I like effective complexity in graphic layouts. Since all decisions are made by a person, it is disputable whether it can be called a complexity formed by a system (probably not). Still, the most intriguing graphic layouts to me are the ones that seem based on strict, well-informed rules, but that also arbitrarily escape them for a more graphically pleasant outcome.
On The Problem of Authenticity:
I like early 20th century oil paintings. I enjoy staring at them and sort of tracing the painter's intentions. An aesthetic composition in paint mediums can provide that unique, warm firsthand experience as if you're talking to the artist. Most generative art, as with the postmodern approach explained in the article, tend to lack this quality.
1A) Something that demonstrates effective complexity is some of the first Pixar animators used mathematics and fractal geometry to create realistic mountains. Although I could not find a great picture to highlight these first mountains since I watched in in a documentary, these mountains gives the appearance of looking seemingly more toward the side of total randomness and higher complexity even though it is derived from a pretty rigid formula. Therefore, it lies somewhat in the middle with pull toward total randomness.

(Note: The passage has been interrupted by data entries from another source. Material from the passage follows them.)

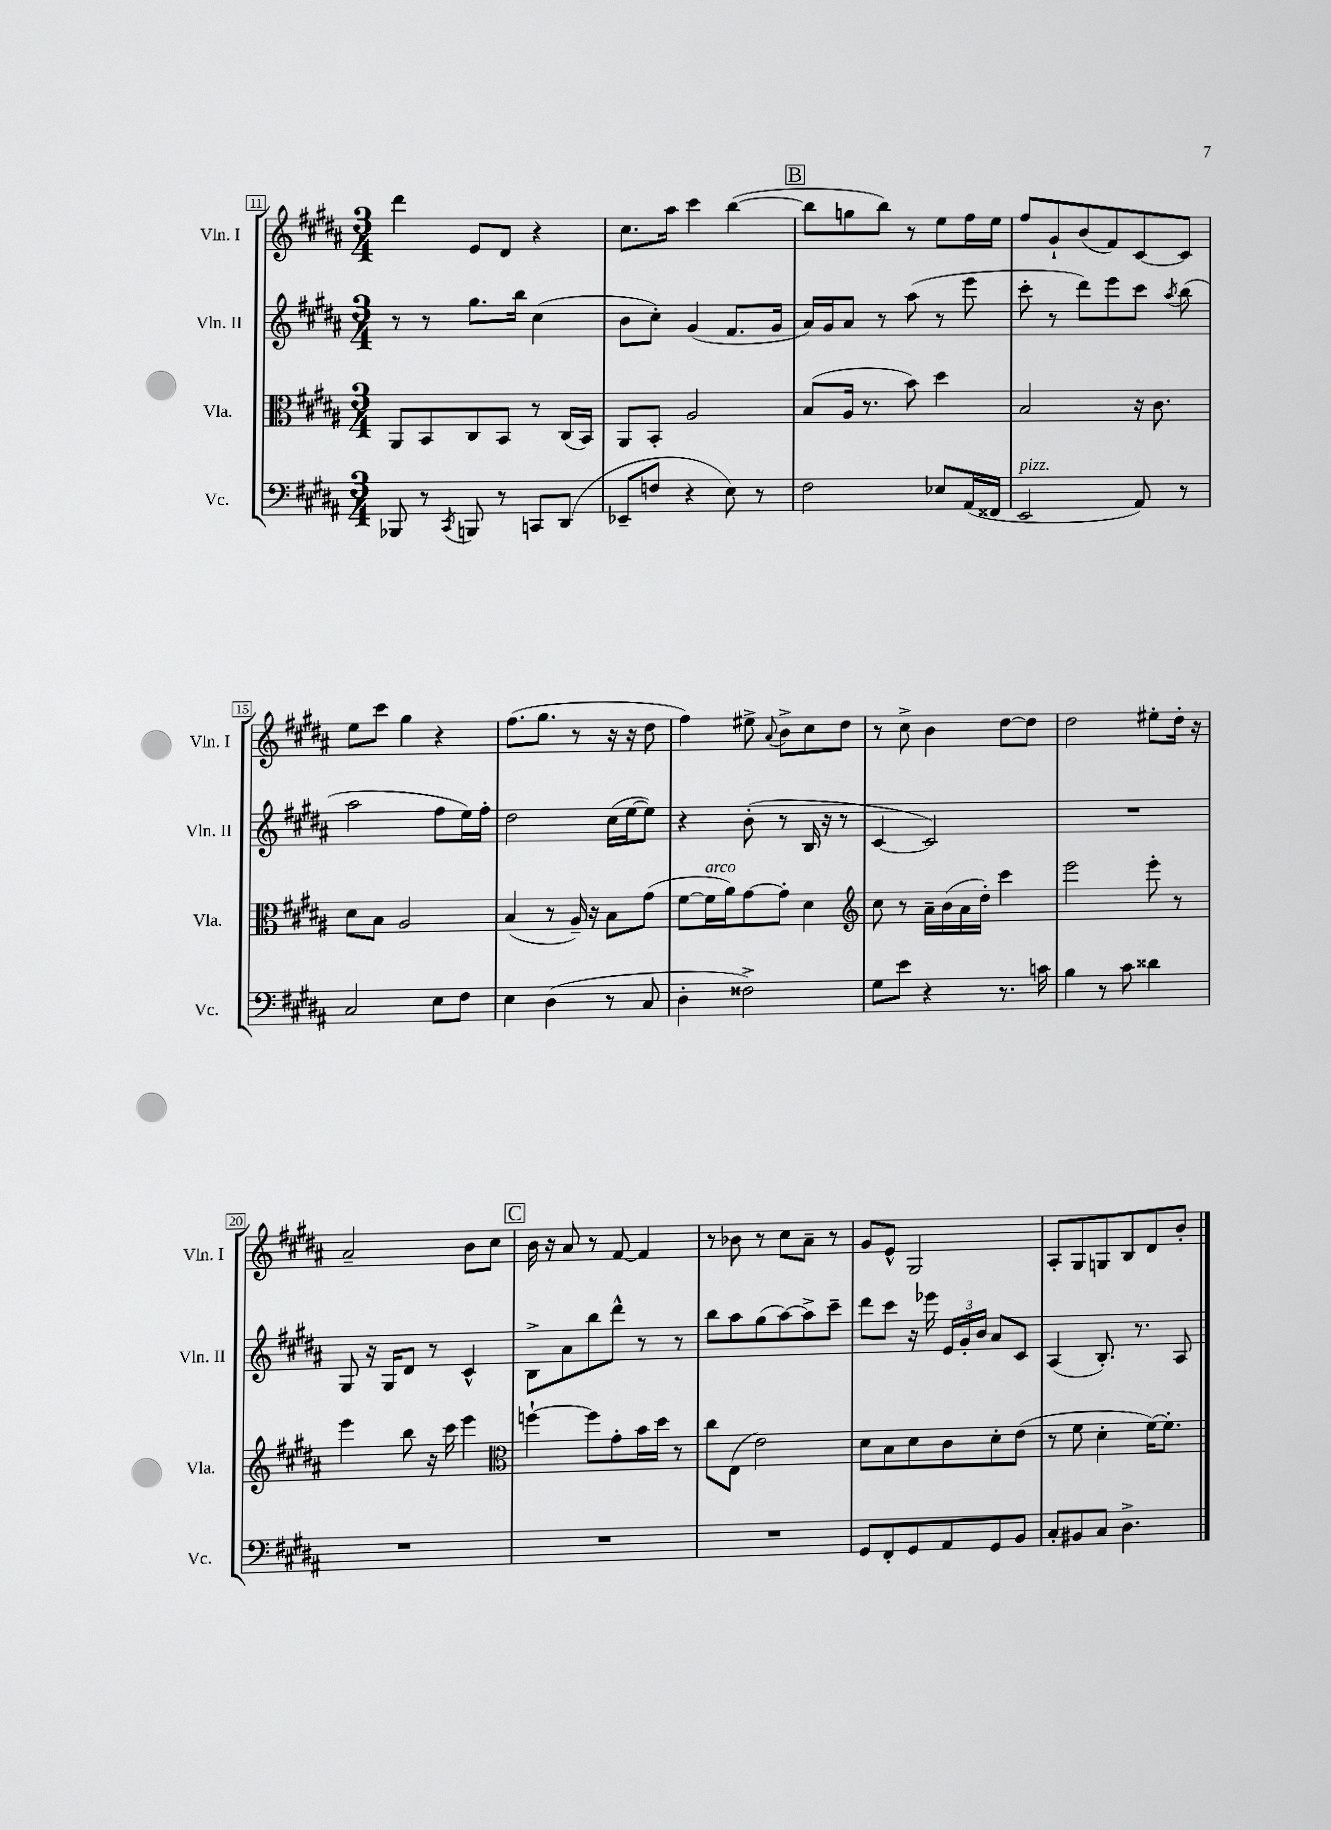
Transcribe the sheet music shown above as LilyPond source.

<<
\new StaffGroup <<
\new Staff = "s0" \with { instrumentName = "Vln. I" shortInstrumentName = "Vln. I" } {
    \clef treble \key b \major \numericTimeSignature \time 3/4
    \autoBeamOff dis'''4 e'8[ dis'8] r4 |
    cis''8.[ ais''16] cis'''4 b''4~( |
    \mark \markup { \box "B" } b''8[ g''8 b''8]) r8 e''8[ fis''16 e''16] |
    fis''8[ gis'8-! b'8( fis'8) cis'8~ cis'8] |
    e''8[ cis'''8] gis''4 r4 |
    fis''8.[( gis''8.] r8 r16 r16 dis''8 |
    fis''4) eis''8-> \appoggiatura { ais'8 } b'8[-> cis''8 dis''8] |
    r8 cis''8-> b'4 dis''8[~ dis''8] |
    dis''2 eis''8[-. dis''16]-. r16 |
    ais'2-- b'8[ cis''8] |
    \mark \markup { \box "C" } b'16 r16 ais'8 r8 fis'8~ fis'4 |
    r8 bes'8 r8 cis''8[ ais'8]-- r8 |
    gis'8[ e'8]-^ gis2 |
    ais8[-. gis8 g8 b8 dis'8 b'8]-. \bar "|." |
}
\new Staff = "s1" \with { instrumentName = "Vln. II" shortInstrumentName = "Vln. II" } {
    \clef treble \key b \major \numericTimeSignature \time 3/4
    \autoBeamOff r8 r8 gis''8.[ b''16] cis''4( |
    b'8[ cis''8]-.) gis'4( fis'8.[ gis'16] |
    \mark \markup { \box "B" } ais'16[) gis'16 ais'8] r8 ais''8( r8 e'''8 |
    cis'''8-. r8 dis'''8[) e'''8 cis'''8] \acciaccatura { ais''8 } b''8( |
    ais''2 fis''8[ e''16) fis''16]-. |
    dis''2 cis''16[( e''16~ e''8]) |
    r4 b'8-.( r8 b16 r16 r8 |
    cis'4~ cis'2) |
    R2. |
    gis8 r16 gis16[ dis'8] r8 cis'4-^ |
    \mark \markup { \box "C" } b8[-> ais'8 b''8 dis'''8]-^ r8 r8 |
    b''8[ ais''8 gis''8( ais''8~) ais''8-> cis'''8]-- |
    dis'''8[ cis'''8] r16 ees'''16 \tuplet 3/2 { e'16[ gis'16-. b'16] } ais'8[ cis'8] |
    ais4( b8.-.) r8. ais8 \bar "|." |
}
\new Staff = "s2" \with { instrumentName = "Vla." shortInstrumentName = "Vla." } {
    \clef alto \key b \major \numericTimeSignature \time 3/4
    \autoBeamOff ais,8[ b,8 cis8 b,8] r8 cis16[( b,16]) |
    ais,8[ b,8]-. ais2 |
    \mark \markup { \box "B" } b8[( ais16] r8. b'8) dis''4 |
    b2 r16 cis'8. |
    dis'8[ b8] ais2 |
    b4( r8 ais16--) r16 b8[ gis'8]( |
    fis'8[~ fis'16^\markup { \italic "arco" } ais'16) gis'8~ gis'8]-. dis'4 |
    \clef treble cis''8 r8 ais'16[-- b'16( ais'16 dis''16]-.) cis'''4 |
    e'''2 e'''8-. r8 |
    e'''4 b''8 r16 cis'''16 e'''4 |
    \mark \markup { \box "C" } \clef alto f''4~-! f''8[ gis'8-. b'16 dis''16] r8 |
    cis''8[ e8]( e'2) |
    dis'8[ b8 dis'8 cis'8 dis'8-. e'8]( |
    r8 fis'8 dis'4-. fis'16[~) fis'8.]-. \bar "|." |
}
\new Staff = "s3" \with { instrumentName = "Vc." shortInstrumentName = "Vc." } {
    \clef bass \key b \major \numericTimeSignature \time 3/4
    \autoBeamOff bes,,8 r8 \acciaccatura { cis,8 } b,,8 r8 c,8[ dis,8]( |
    ees,8[-- f8] r4 e8) r8 |
    \mark \markup { \box "B" } fis2 ees8[ ais,16( fisis,16] |
    e,2^\markup { \italic "pizz." } ais,8) r8 |
    cis2 e8[ fis8] |
    e4 dis4( r8 cis8 |
    dis4-. fisis2->) |
    gis8[ e'8] r4 r8. c'16 |
    b4 r8 cis'8 disis'4 |
    R2. |
    \mark \markup { \box "C" } R2. |
    R2. |
    gis,8[ fis,8-. gis,8 ais,8 gis,8 b,8] |
    cis8[-. bis,8 cis8] dis4.-> \bar "|." |
}
>>
>>
\layout { \context { \Score currentBarNumber = #11 \override BarNumber.stencil = #(make-stencil-boxer 0.1 0.3 ly:text-interface::print) } }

1B) Regarding the problem that if generative art can "diminish the value of the art when unique objects can be mass‐produced?" I believe that although art can be produced on a mass scale, the value of the artist whether that be their individual artistic abilities or stylistic code does not diminish simply because generative art allows many unique objects to be created. Being massed produced and being unique are just some characteristics of a much more complicated system regarding the appreciation of art.